What is needed ->
Print every line of text in the data below without any changes, and leave the pictures out.

Provided data ->

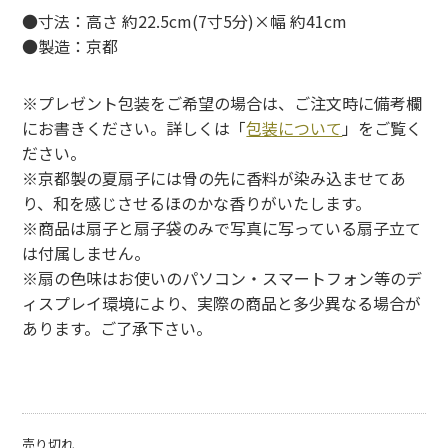
●寸法：高さ 約22.5cm(7寸5分)×幅 約41cm
●製造：京都
※プレゼント包装をご希望の場合は、ご注文時に備考欄
にお書きください。詳しくは「
包装について
」をご覧く
ださい。
※京都製の夏扇子には骨の先に香料が染み込ませてあ
り、和を感じさせるほのかな香りがいたします。
※商品は扇子と扇子袋のみで写真に写っている扇子立て
は付属しません。
※扇の色味はお使いのパソコン・スマートフォン等のデ
ィスプレイ環境により、実際の商品と多少異なる場合が
あります。ご了承下さい。
売り切れ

Task output ->
●寸法：高さ 約22.5cm(7寸5分)×幅 約41cm
●製造：京都
※プレゼント包装をご希望の場合は、ご注文時に備考欄
にお書きください。詳しくは「
包装について
」をご覧く
ださい。
※京都製の夏扇子には骨の先に香料が染み込ませてあ
り、和を感じさせるほのかな香りがいたします。
※商品は扇子と扇子袋のみで写真に写っている扇子立て
は付属しません。
※扇の色味はお使いのパソコン・スマートフォン等のデ
ィスプレイ環境により、実際の商品と多少異なる場合が
あります。ご了承下さい。
売り切れ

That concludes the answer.